La  Somme Théologique , de la paille ( bacula ) ? Un frère prêcheur devenu silencieux ? Et pourtant quel frère prêcheur ! Celui-là même qui professait que la théologie n'était rien de moins qu'une participation, sur le plan du savoir humain, à la vision que Dieu a de Lui-même. La théologie est  Sacra Doctrina , science sacrée insaisissable ! Entre la connaissance que Dieu a de Lui-même et celle qu'Il nous enseigne par Sa parole dans les Écritures, il n'y a pas de différence de contenu : seule la distance entre l'Infini et notre finitude creuse l'écart. La théologie, en tant que science subordonnée à la Sagesse divine (5), puise son fondement dans l'intelligence de l'Écriture. Dès lors, comment saint Thomas aurait-il pu réduire à néant l'immense labeur qu'il consacra à instruire les esprits commençants dont il avait la charge ? Non, il n'a pas méprisé son œuvre. Lui-même reconnaissait avoir été éclairé par Moïse et saint Paul. Comment alors prétendre que son silence fut une négation de la parole, une annulation de tout ce qu'il avait enseigné ? Une grâce divine, authentique, n'a jamais conduit un religieux à manquer à son devoir d'état (6). D'ailleurs, envoyé à Naples pour enseigner, Thomas a enseigné. Quant à cette prétendue 'impossibilité d'écrire quoi que ce soit', elle n'empêcha pas saint Thomas d'Aquin de répondre par écrit à une consultation de l'abbé du Mont-Cassin (7). Un « paillé » de plus, diront certains. Mais quelle paille, si c'en est une ! Mais que signifie ce silence ? Est-ce une négation de l’œuvre accomplie ou son achèvement suprême ?

Notes

(1) Lydie Dattas, Le livre des anges , Gallimard, 2013.

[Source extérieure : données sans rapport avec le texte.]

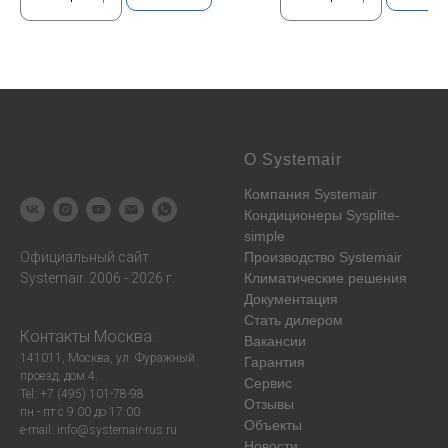
О Systemair
Компания Systemair
Кондиционеры Sysplite-
simple
Официальный сайт
Производство Systemair
Systemair. 2006 - 2026 г.
Климатические решения
Документация
Стать дилером
Контакты
Москва
:
Вакансии
141011, Москва, ул. Фуражный
Гарантия
проезд, дом 4.
Сервис
Tel: +7 (495) 101-78-98
Отзывы
пн - пт с 9:00 до 17:00
Объекты
e-mail: info@systemair-rus.ru
Новости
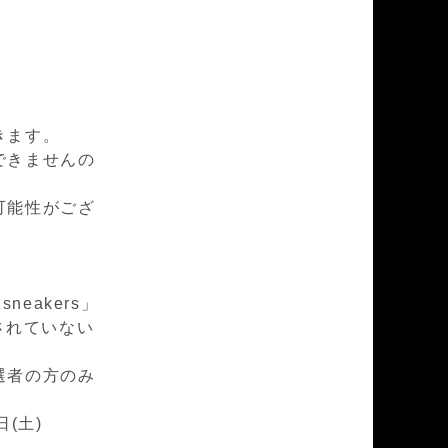
きます。
できませんの
可能性がござ
sneakers」
用されていない
選者の方のみ
日(土)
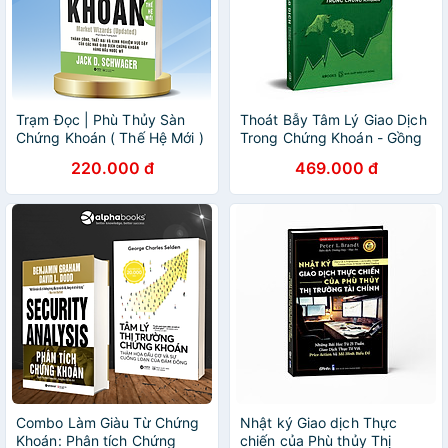
Trạm Đọc | Phù Thủy Sàn
Thoát Bẫy Tâm Lý Giao Dịch
Chứng Khoán ( Thế Hệ Mới )
Trong Chứng Khoán - Gồng
Lời Không Gồng Lỗ
220.000 đ
469.000 đ
Combo Làm Giàu Từ Chứng
Nhật ký Giao dịch Thực
Khoán: Phân tích Chứng
chiến của Phù thủy Thị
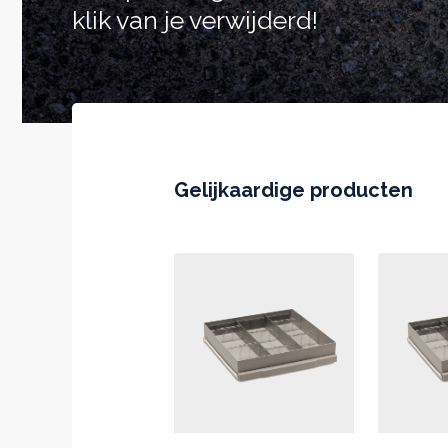
klik van je verwijderd!
Gelijkaardige producten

(2) Dante, Divine comédie , Purgatorio , chant 27. « Vois que ce mur ne peut être franchi pour toi autrement ; mais si tu te jettes dans le feu, derrière moi tu viendras en sûreté et tu sortiras indemne ». 

(3) Lydie Dattas, Le livre des anges , Gallimard, 2013. 

(4) « Et hoc modo sacra doctrina est scientia : quia procedit ex principiis notis lumine Superioris scientiae, quae scilicet est scientia Dei et beatorum ».

(5) Thomas d’Aquin, Ia , q.1, a.2, resp. : « Et hoc modo sacra doctrina est scientia : quia procedit ex principiis notis lumine superioris scientiae, quae scilicet est scientia Dei et beatorum ».

(6) Comme l'écrit André Clément « on sait que frère Thomas était appliqué à remplir avec exactitude les charges qui lui étaient confiées. C'est ainsi qu'on raconte qu'étant affligé d'une rage de dents, peu avant le début d'un cours, il se mît en prière pour fournir Dieu de lui permettre de faire son cours ». La Sagesse de Thomas d'Aquin, Nouvelles Éditions Latines, Paris, 1983.

(7) Lettre à Bernard Ayglier, Abbé du Mont-Cassin, Epistola ad Bernardum abbatem casinensem Editio leonina , t. 42, 413-415 (texte). Adressée à Bernard Ayglier, abbé du Mont-Cassin, cette lettre explique le sens d'un passage des Moralia de S. Grégoire relatif à l'infaillibilité de la prescience divine et à ses rapports avec la liberté humaine. Dernière en date des œuvres de Thomas, elle fut écrite vers la mi-février 1274 à Aquino ou au château de Maenza, tandis qu'il faisait route pour se rendre au concile de Lyon.